In [32]:
# initial library import
import numpy as np 
import pandas as pd
import seaborn as sns

**Principal component analysis of a dataset :**
- Unlike what the name suggests, it is a dimension reduction technique for easier data processing.
- In this notebook, we'll demonstrate the same by converting an of 784 dimensions from the MNIST dataset into a 2D visualization.

In [33]:
# data import
data = pd.read_csv('../input/mnist-data/train.csv') 
data.head() 

In [34]:
# dropping unnecessary labels
label = data['label'] # save label data for later use
data.drop('label', axis = 1, inplace = True)
data.head()

**Data standardization :**

PCA gives more emphasis to variables with high variance. Therefore, if the dimensions are not scaled, we will get inconsistent results. For example, the value for one variable might lie in the range 50-100 and the other one 5-10. In this case, PCA will give more weight to the first variable. Such issues can be resolved by standardizing the dataset before applying PCA.

In [35]:
# scaling data to have a mean of 0 and standard deviation of 1
from sklearn.preprocessing import StandardScaler
data_standardized = StandardScaler().fit_transform(data)
data_standardized

In [36]:
# covariance matrix to determine dimensional relationships
covMatrix = np.matmul(data_standardized.T ,data_standardized)
covMatrix

In [37]:
# eigenvalue & eigenvector calculation to determine principal components
from scipy.linalg import eigh
values, vector = eigh(covMatrix,eigvals=(782,783))
vector = vector.T
values

In [38]:
# projecting vector on standardized data
projectedData = np.matmul(vector, data_standardized.T)
projectedData

In [39]:
# preparing stacked data for visualization
reducedData = np.vstack((projectedData, label)).T 
reducedData = pd.DataFrame(reducedData, columns = ['pca_1', 'pca_2', 'label'])

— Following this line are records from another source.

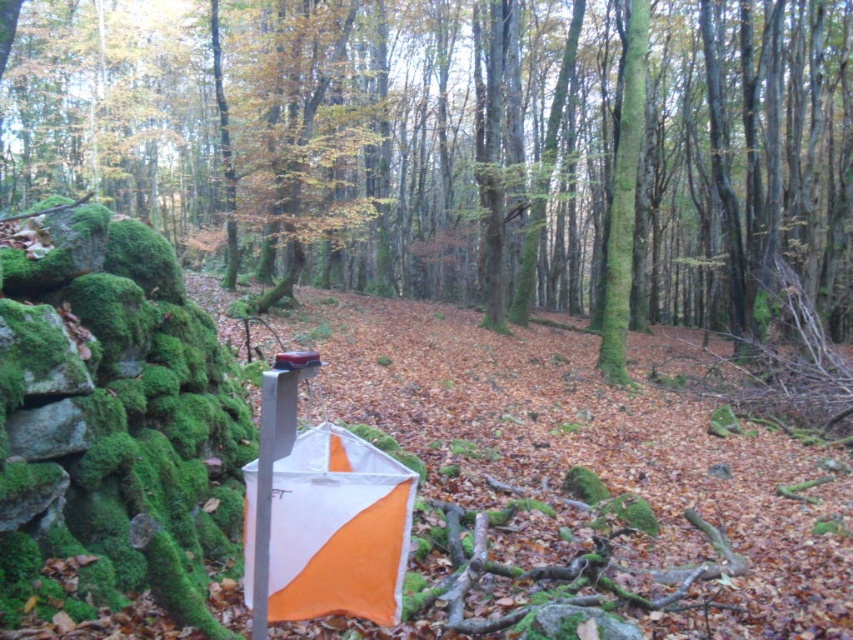
Question: Is orange fabric umbrella at center above green mossy tree at center?

Choices:
 (A) no
 (B) yes

Answer: (A)

Question: Which object appears farthest from the camera in this image?

Choices:
 (A) orange fabric umbrella at center
 (B) green mossy tree at center

Answer: (B)

Question: From the image, what is the correct spatial relationship of orange fabric umbrella at center in relation to green mossy tree at center?

Choices:
 (A) below
 (B) above

Answer: (A)

Question: Which of the following is the closest to the observer?

Choices:
 (A) (321, 540)
 (B) (608, 260)

Answer: (A)

Question: Among these points, which one is nearest to the camera?

Choices:
 (A) (602, 316)
 (B) (332, 612)

Answer: (B)

Question: Does orange fabric umbrella at center appear on the right side of green mossy tree at center?

Choices:
 (A) no
 (B) yes

Answer: (A)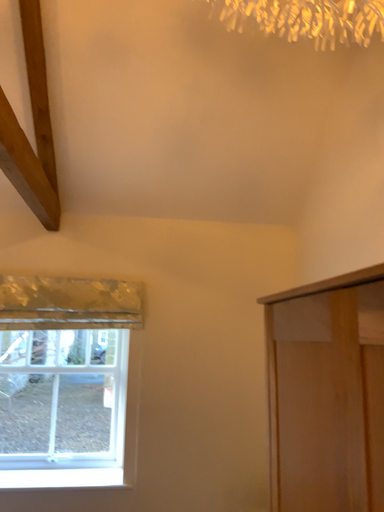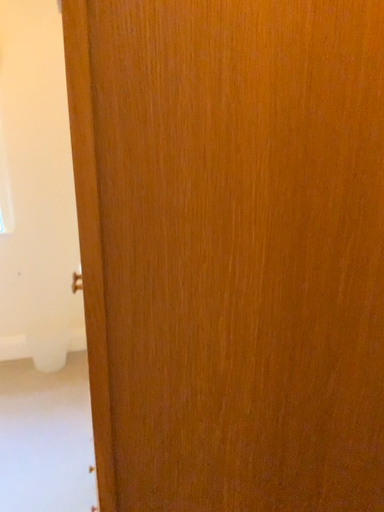
Question: How did the camera likely rotate when shooting the video?

Choices:
 (A) rotated right
 (B) rotated left

Answer: (A)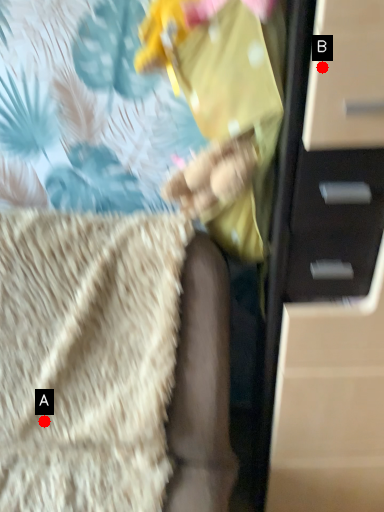
Question: Two points are circled on the image, labeled by A and B beside each circle. Which point appears farthest from the camera in this image?

Choices:
 (A) A is further
 (B) B is further

Answer: (A)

**Visualization using FacetGrid :**

FacetGrid is used for plotting conditional relationships. The basic workflow is to initialize the FacetGrid object with the dataset, and the variables used to structure the grid. Then one or more plotting functions can be applied to each subset by calling FacetGrid.map() or FacetGrid.map_dataframe(), and then the other customizations can also be done.

In [40]:
# data visualization 
sns.FacetGrid(reducedData, hue = 'label', size = 8).map(sns.scatterplot, 'pca_1', 'pca_2').add_legend()

In [41]:
# visualization of what the dataset actually represents
import matplotlib.pyplot as plt

index = 1234 # random index chosen for representation purposes
fig_data = np.array(data.iloc[index]).reshape(28,28) 
plt.imshow(fig_data, interpolation = None, cmap = 'gray') 
plt.show()
print('Digit represented : ', label[index])